Une expérience mémorable
Date : 19 janvier 2013
Crédit : Juan Rodriguez (rédacteur), journal Montreal Gazette
Voici une transcription partielle d’un article publié près de 50 ans après les concerts des Mothers of Invention au New Penelope, en janvier 1967. Juan Rodriguez, journaliste rock et éditeur du magazine Pop-See-Cul raconte sa première rencontre avec le groupe. L’article a été publié dans le journal Montreal Gazette le 19 janvier 2013 :
Frank Zappa a amené les Mothers of Invention au New Penelope, à l’angle des rues Sherbrooke et Bleury, en janvier 1967, pour un spectacle de deux semaines comme la ville n’en avait jamais vu. Le théâtre dada et la musique concrète se mêlent au rhythm and blues, au rock et au jazz. Ils se lancent des objets, des poulets en caoutchouc, de la nourriture, à eux-mêmes et au public, et tripotent lascivement une poupée gonflable. Zappa ne se contentait pas de jouer de la guitare, de chanter et de jouer le rôle de maître de cérémonie, mais il dirigeait son orchestre hétéroclite des Mothers, avec des mouvements de bras assurés, des coups de doigt soudains, des mouvements d’auriculaire : cela ne se faisait pas dans la musique rock de l’époque. (J’étais fasciné, accroché ; d’autres sont rebutés par son « arrogance ») (…)

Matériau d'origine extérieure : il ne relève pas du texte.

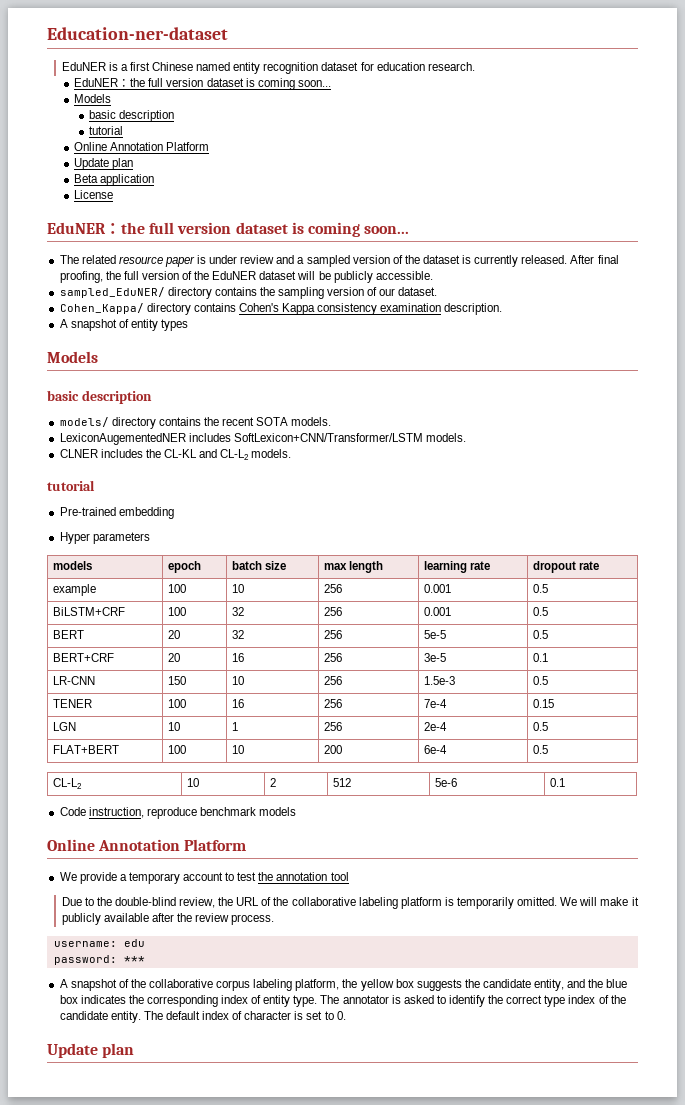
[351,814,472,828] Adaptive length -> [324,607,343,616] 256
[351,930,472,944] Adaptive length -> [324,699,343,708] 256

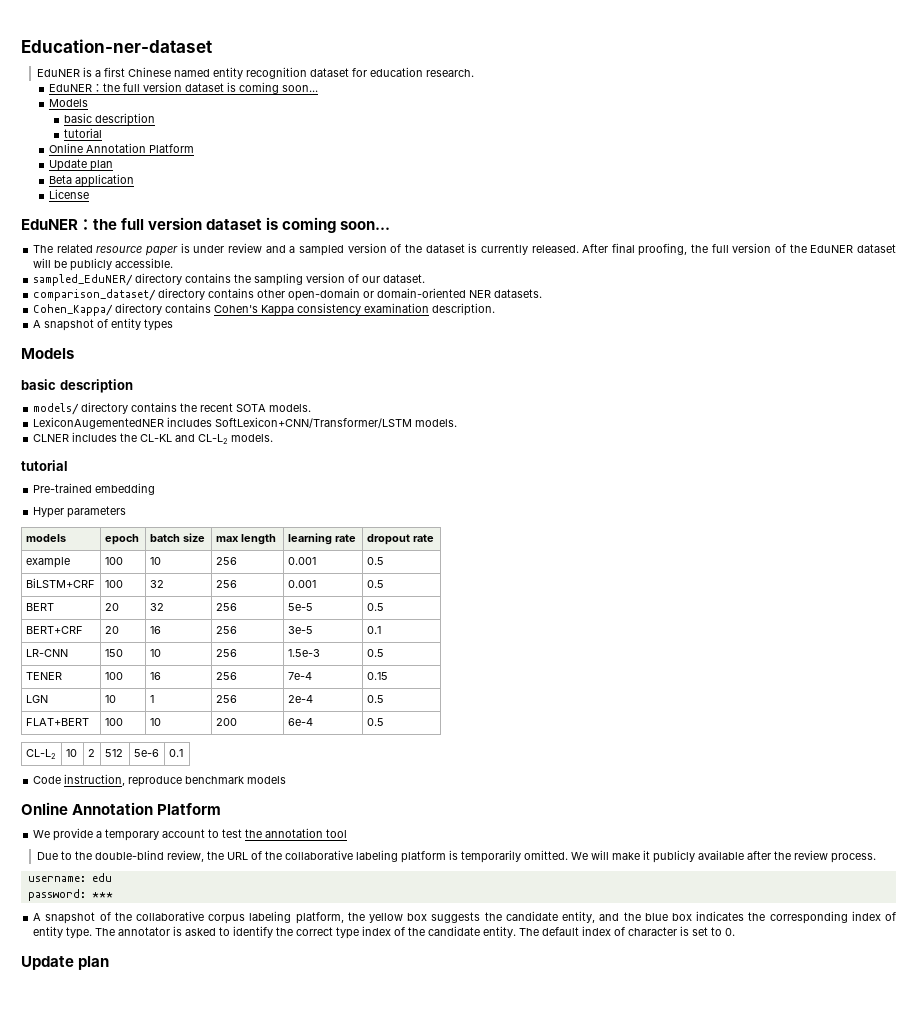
(438, 291) none -> [33,288,543,301] // comparison_dataset/ directory contains other open-domain or domain-oriented NER datasets.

Sa sinistre ambivalence à l’égard de la génération des années 60, et de l’engouement pour le « hip » en général, a marqué toute sa carrière. Frank avait des yeux d’un brun profond et féroce qui pouvaient vous transpercer comme des lasers. Vous étiez censé trembler de peur face à son légendaire « put-down » – un concept important dans les cercles alt dans les années 60 – mais je l’ai trouvé extrêmement poli. Il portait des bottes de chantier et marchait comme un homme en mission, ou du moins un peu comme Groucho Marx. (…)
J’ai écouté avec une attention soutenue leur éclectisme culturel à la chevrotine de L.A. – sur Stravinsky, sur le fait que Freak Out (le premier double album de rock et œuvre « conceptuelle ») a été le premier disque underground vendu dans les supermarchés de Los Angeles (« juste à côté de la caisse »), sur le fait de survivre aux Beatles, sur Edgar Varèse, l’inventeur franco-américain négligé de la musique concrète que Zappa citait sur les pochettes d’album (« L’artiste d’aujourd’hui refuse de mourir ! »), à propos de combien il faisait diablement froid, à propos de comment ils espéraient se trouver à L.A. J’ai trouvé le courage de lui montrer quelques-uns de mes gribouillages et il m’a répondu consciencieusement : « Continuez à faire du bon travail ». Cela m’a fait plaisir et je ne l’ai jamais oublié. (Et depuis, je suis resté un Zappa-phile impénitent).